Page-level text extractions
__________

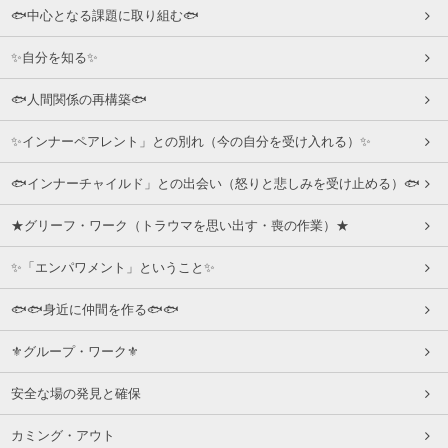
🐟中心となる課題に取り組む🐟
✨自分を知る✨
🐟人間関係の再構築🐟
✨インナーペアレント」との別れ（今の自分を受け入れる）✨
🐟インナーチャイルド」との出会い（怒りと悲しみを受け止める）🐟
★グリーフ・ワーク（トラウマを思い出す・喪の作業）★
✨「エンパワメント」ということ✨
🐟🐟身近に仲間を作る🐟🐟
⚜グループ・ワーク⚜
安全な場の発見と確保
カミング・アウト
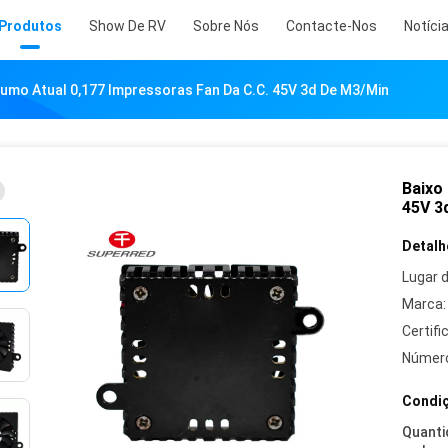
Produtos
Show De RV
Sobre Nós
Contacte-Nos
Notíci
umo Atual 0,177 Impressoras Fan Da C.C. 45V 3d De M3/Min
Baixo
45V 3
Detalh
Lugar 
Marca:
Certifi
Número
Condiç
Quanti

__________

§ TASK GOAL: Copy out all the entries exactly. Images stay out of the copy.

§ TASK RESULT:
🐟中心となる課題に取り組む🐟
✨自分を知る✨
🐟人間関係の再構築🐟
✨インナーペアレント」との別れ（今の自分を受け入れる）✨
🐟インナーチャイルド」との出会い（怒りと悲しみを受け止める）🐟
★グリーフ・ワーク（トラウマを思い出す・喪の作業）★
✨「エンパワメント」ということ✨
🐟🐟身近に仲間を作る🐟🐟
⚜グループ・ワーク⚜
安全な場の発見と確保
カミング・アウト
Produtos
Show De RV
Sobre Nós
Contacte-Nos
Notíci
umo Atual 0,177 Impressoras Fan Da C.C. 45V 3d De M3/Min
Baixo
45V 3
Detalh
Lugar 
Marca:
Certifi
Número
Condiç
Quanti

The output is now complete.